What is pulling past you at ten knots while you're doing 2.5 knots through the water and is painted red and black? That's right, a single bucket in the middle of the Strangford driveway.
For six hours, incredible amounts of water flow into a huge inland lake at high tide, then they flow out again for six hours, and we are right in the middle of it. With our nutshell. No wonder this is a sorado for tidal power plants.
We learned a lot about currents, but there are always moments when we are still on the hose.
First we get to know the Isle of Man from its rugged side. We have to circumnavigate the southern tip to get to our targeted anchor bay in front of Castletown, but we did the math without chicken rock. We are received between the lighthouse and the tip of the island with a current of five knots opposite, despite the pressure in the sail we stand.
Castletown shows itself from its very charming side, actually we just want to bunker water at the dry-falling pier, but a folk festival is in full swing, a bathtub race in the middle of the harbor basin, very British. Once again the English prove their unbeatably beautiful, weird humor, every competitor who sinks during the race is greeted with appreciative applause.
We bring our boat back to the anchor bay and take the dinghy into town. When we want to go back to the boat later, the harbor basin is completely empty, no water far and wide. We have to drag the dinghy 400 meters over carpets of algae, stones and silt to the water, along a slippery pier wall.
The next day our French friend and companion Geoffroy dives our boat from below, delivers an HD video of the underwater hull, and we can see that only the antifouling was affected when it hit the bottom of an east buoy, no real problem.

Podcast author Michael Hölzen
By the way: MichHölzen thinks that they have invented a completely new anchor buoy system: the adaptive anchor buoy. Well, see for yourself …
Off to Scotland - advanced fluid dynamics: The 18th part of Michael Hölzen's boat shank sailing podcast. Simply click on the play button with the arrow, and off you go. Or download the audio file using the selection menu on the right in the player so that you can listen to it later
And here it goes directly to Michael Hölzen's "Bootschaft" page with the option of subscribing to his podcast there or directly on iTunes
To the background:
The Berliner MichHölzen has been a passionate sailor for 15 years. It all started on the Wannsee, the first capsize, but also the first excursion on your own bow with a just acquired inland license - “priceless”, as he says. After that he never let go of sailing with all its facets, step by step he broadened his horizons.
This summer he and his friend Laurenz Schlueter would like to sail a very special trip that they have long dreamed of: around England. The two men are freelancers and can take a three-month break for the trip.
The problem: Hölzen and Schlüter do not have their own boat. And they don't want one either. Charter, borrow or sail somewhere is also out of the question for them. So what to do
Without further ado, Hölzen and Schlüter make a decision: You will become a temporary boat owner. In other words, only for the duration of the trip. In concrete terms, they buy a yacht shortly before the start of the trip, which they want to sell again immediately afterwards.

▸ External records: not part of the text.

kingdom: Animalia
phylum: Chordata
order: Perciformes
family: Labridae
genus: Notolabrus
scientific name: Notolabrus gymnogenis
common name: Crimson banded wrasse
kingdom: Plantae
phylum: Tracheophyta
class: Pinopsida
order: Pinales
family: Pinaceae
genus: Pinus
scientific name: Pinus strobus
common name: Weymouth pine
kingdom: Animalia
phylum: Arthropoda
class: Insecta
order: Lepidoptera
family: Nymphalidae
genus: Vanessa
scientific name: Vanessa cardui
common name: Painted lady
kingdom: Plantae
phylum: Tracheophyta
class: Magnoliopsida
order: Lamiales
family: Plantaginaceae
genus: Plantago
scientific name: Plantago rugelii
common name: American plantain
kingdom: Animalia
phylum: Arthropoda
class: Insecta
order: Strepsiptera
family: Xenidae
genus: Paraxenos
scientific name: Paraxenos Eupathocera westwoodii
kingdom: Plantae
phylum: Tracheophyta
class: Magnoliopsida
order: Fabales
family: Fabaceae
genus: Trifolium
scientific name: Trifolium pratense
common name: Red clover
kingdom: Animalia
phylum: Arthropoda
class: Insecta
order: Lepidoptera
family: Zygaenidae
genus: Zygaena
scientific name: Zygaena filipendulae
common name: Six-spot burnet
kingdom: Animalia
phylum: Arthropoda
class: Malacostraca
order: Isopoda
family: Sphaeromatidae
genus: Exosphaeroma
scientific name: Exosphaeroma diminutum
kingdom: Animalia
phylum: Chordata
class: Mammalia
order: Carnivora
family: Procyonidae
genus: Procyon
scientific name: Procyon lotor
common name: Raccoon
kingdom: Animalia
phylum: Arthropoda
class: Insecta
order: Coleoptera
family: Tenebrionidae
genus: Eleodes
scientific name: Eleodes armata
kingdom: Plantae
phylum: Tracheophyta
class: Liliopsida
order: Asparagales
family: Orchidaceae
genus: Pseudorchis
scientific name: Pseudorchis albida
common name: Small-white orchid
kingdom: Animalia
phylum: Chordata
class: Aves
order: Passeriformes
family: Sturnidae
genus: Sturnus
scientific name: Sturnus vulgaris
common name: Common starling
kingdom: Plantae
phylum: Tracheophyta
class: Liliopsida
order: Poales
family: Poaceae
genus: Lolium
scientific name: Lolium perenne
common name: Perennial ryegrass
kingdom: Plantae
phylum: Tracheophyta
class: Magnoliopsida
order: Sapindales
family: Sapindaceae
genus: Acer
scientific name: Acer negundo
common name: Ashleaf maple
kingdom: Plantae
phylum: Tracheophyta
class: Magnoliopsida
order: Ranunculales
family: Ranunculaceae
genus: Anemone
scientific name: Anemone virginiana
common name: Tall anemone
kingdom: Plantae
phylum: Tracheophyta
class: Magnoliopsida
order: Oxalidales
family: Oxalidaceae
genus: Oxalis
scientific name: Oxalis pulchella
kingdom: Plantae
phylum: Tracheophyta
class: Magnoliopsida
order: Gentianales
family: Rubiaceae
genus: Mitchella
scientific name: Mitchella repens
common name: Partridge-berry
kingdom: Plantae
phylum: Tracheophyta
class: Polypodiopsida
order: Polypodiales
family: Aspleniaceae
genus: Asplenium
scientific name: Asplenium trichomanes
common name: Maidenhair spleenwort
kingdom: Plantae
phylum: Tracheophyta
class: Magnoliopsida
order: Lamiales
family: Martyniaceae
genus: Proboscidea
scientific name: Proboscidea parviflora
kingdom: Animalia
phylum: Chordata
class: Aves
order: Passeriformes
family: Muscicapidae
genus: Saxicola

Will that work without ending up with a big hole in your wallet?
"Almost all sailing enthusiasts shook their heads when they heard about the plan," says Hölzen. And also various boat dealers to whom he presented waved them off. He did not let that confuse him.
In the meantime, Hölzen and Schlüter own a used First 30 from Beneteau. In just a few weeks they want to set off on the big trip.
As a full-time radio journalist, MichHölzen regularly reports on the trip in his own podcast called “Bootschaft”.
Podcasts can be listened to on the way to work, on the way to the ship or at home in the evening or at the weekend on the sofa. Or on a rainy port day in the boat cabin.